Dome growth continues as the magma fills the space around the old 1979 dome. Effusive eruption continues at the volcano as of April 1st, 2021. (SMU)
|Present La Soufrière Alert Level:||RED||An eruption is in progress or may begin without further warning.|
The National Emergency Management Organization (NEMO), in their latest bulletin, advised that the new swarm of Volcano-Tectonic (VT) earthquakes which began at the La Soufrière Volcano at 6:38 AM today continued at a fairly constant rate before starting to decline at about 2:00 p.m. Activities declined significantly at 4:00 PM although small Volcano-Tectonic earthquakes were still being recorded.
The current swarm of Volcano-Tectonic earthquakes has been located at a depth about 6 km below the summit of the La Soufrière Volcano. This is slightly deeper than those recorded between March 23rd and 25th, 2021, located at depths from 3 to 5 km below the summit. (Earlier estimates of these swarms were revised from 10 km to 3 to 5 km).
The largest Volcano-Tectonic earthquake was recorded at 2:16 PM today, with a magnitude of 3.9. There were nine more Volcano-Tectonic earthquakes in the swarm with magnitudes of 3.0 or more.
Today’s swarm of Volcano-Tectonic earthquakes were also much more intense compared to those which occurred during the period March 23rd-25th` and contained many more small earthquakes, with an average rate of about 50 earthquakes per hour compared with 1.5 per hour in March.
There were several reports of earthquakes being felt today in communities close to the La Soufrière Volcano such as Fancy and Chateaubelair.
There is NO ‘explosive’ eruption at the La Soufrière volcano at this time.

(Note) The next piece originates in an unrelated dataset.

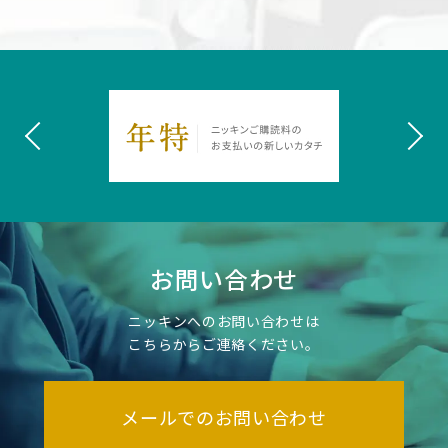
お問い合わせ
ニッキンへのお問い合わせは
こちらからご連絡ください。
メールでのお問い合わせ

La Soufrière continues to have effusive eruptions as hot magma reaches the surface at extreme temperatures. This appears in the night as fire or a bright red glow above the crater. As the dome gets higher and closer to the crater’s rim, this phenomenon will continue to be visible on clear nights.
The alert level remains at Orange. The volcano continues to exude magma on the surface and steam can still be observed from the Belmont Observatory. Persons living in areas close to the volcano should expect strong sulfur smells for several days to weeks, depending on changes in wind direction.
NEMO is also encouraging residents especially persons living in communities close to the volcano to heighten their preparedness in the event that it becomes necessary to evacuate at short notice.
The NEMO is reminding the public that no evacuation order or notice has been issued. NEMO continues to appeal to the public to desist from visiting the La Soufrière Volcano and especially going into the crater since doing so is extremely dangerous.
According to the SRC, the new volcanic dome is extremely dangerous for those in close proximity as it can explode at any time without warning. People have been killed in this way. This warning comes as images from a birthday photoshoot surfaced on social media.
Official information will originate from St. Vincent and the Grenadines National Emergency Management Organization and the University of the West Indies Seismic Research Center.